Im laufenden Prozess ist es noch nicht gelungen, die Vorgänge in der Nacht der Auseinandersetzung zu entwirren. (Symbolbild) Foto: picture alliance/dpa/Symbolbild

Es muss eine wirklich unübersichtliche Situation gewesen sein, zu der die Polizei im November 2018 in die Pforzheimer Nordstadt gerufen wurde.

Das vielköpfige Knäuel an Personen, das an drei verschiedenen, nicht weit auseinanderliegenden Stellen in und vor einer in der Kronprinzenstraße gelegenen Shisha-Bar aneinandergeriet, konnte selbst von 25 Streifenwagenbesatzungen nicht so entwirrt werden, dass der Außenkammer des Landgerichts Karlsruhe im Amtsgericht Pforzheim bei der Verhandlung am Montag eine schlüssige Aufarbeitung gelang.

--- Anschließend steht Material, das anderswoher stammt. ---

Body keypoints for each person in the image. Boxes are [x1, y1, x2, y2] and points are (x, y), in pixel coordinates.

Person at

Zwei der Kontrahenten gingen am Ende mit Stichverletzungen aus der Auseinandersetzung. Während der im Zusammenhang mit einem anderen Verfahren auf der Anklagebank Sitzende mit einer kleinen Stichverletzung im Gesäß davonkam, war der Gegner erheblich schwerer verletzt und verlor sehr viel Blut.

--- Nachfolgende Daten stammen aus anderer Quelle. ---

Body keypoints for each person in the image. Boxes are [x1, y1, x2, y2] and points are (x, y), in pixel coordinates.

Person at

Dabei kam es zu der mehr als skurrilen Situation, dass sich ein zur Hilfe herbeieilender Freund das blutgetränkte T-Shirt des Opfers wie einen Turban um den Kopf wickelte. Selbst auf hartnäckiges Nachfragen von Richter Andreas Heidrich mochte er sich nicht mehr daran erinnern, warum er das getan hatte und woher das Blut stammte.

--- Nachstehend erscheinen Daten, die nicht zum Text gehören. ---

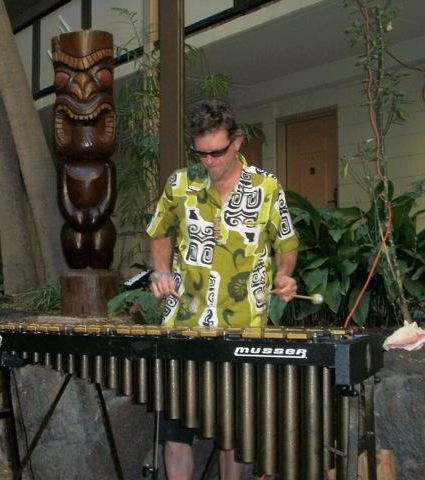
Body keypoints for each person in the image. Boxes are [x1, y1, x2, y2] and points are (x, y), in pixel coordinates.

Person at [146, 101, 299, 480]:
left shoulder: (266, 187)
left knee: (234, 437)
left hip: (243, 328)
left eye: (217, 152)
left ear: (237, 142)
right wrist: (161, 271)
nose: (209, 161)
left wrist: (284, 275)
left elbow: (286, 243)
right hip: (184, 325)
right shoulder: (180, 185)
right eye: (201, 153)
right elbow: (159, 232)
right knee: (177, 432)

22-Jähriger will sich an Messerstecherei nicht erinnern können

Der kurz vor dem Abschluss seiner Maurerlehre stehende 22-Jährige machte geltend, er habe deshalb „andere Sorgen im Kopf“ und könne sich nicht mehr genau an die Umstände des Vorfalls erinnern. Davon wich er auch nicht ab, als ihn Andreas Heidrich darauf hinwies, eine Messerstecherei werde bei ihm hoffentlich nicht alle Tage vorkommen und ein Ausbleiben der Erinnerung daran sei wenig glaubwürdig.

Das änderte sich selbst dann nicht, als der Richter darauf hinwies, dass es für eine Falschaussage erhebliche Konsequenzen geben könne.

Nicht viel anders ging es einer Freundin des Angeklagten. Alles sei sehr schnell gegangen, versicherte sie und andererseits sei sie nach einer Panikattacke in Ohnmacht gefallen und habe deshalb ohnehin nicht viel mitgekriegt.

Hauptbelastungszeugin wird am 17. Mai gehört

Die in großer Anzahl eintreffenden Einsatzkräfte der Polizei erlebten eine – so wurde es von mehreren Beamten unabhängig voneinander geschildert – völlig aufgeheizte und aggressive Stimmung. Beide Seiten seien alles andere als kooperativ gewesen. Selbst das unter einer Stichwunde leidende Opfer wollte partout keine Hilfe des DRK in Anspruch nehmen und habe erst unter Androhung des Schlagstockeinsatzes dazu und später zur Untersuchung in die Gewahrsamszelle bewegt werden können.

Die Beamten seien von beiden Parteien mit Beleidigungen der schlimmsten Art überzogen worden. Wer jetzt aber auf wen mit dem Messer losgegangen sei, konnten sie selbst bei den Tage später folgenden Vernehmungen nicht aufklären.

Aufklärung verspricht sich die Kammer allerdings vom letzten Verhandlungstag am 17. Mai um 9 Uhr im Schwurgerichtssaal des Karlsruher Landgerichts. Für diesen Termin ist die Hauptbelastungszeugin und zwei weitere wichtige Zeugen geladen. Nach den Plädoyers von Staatsanwalt Florian Henke und der vier Pflichtverteidiger wird sich die Kammer zur Beratung zurückziehen und noch am selben Tag das Urteil verkünden.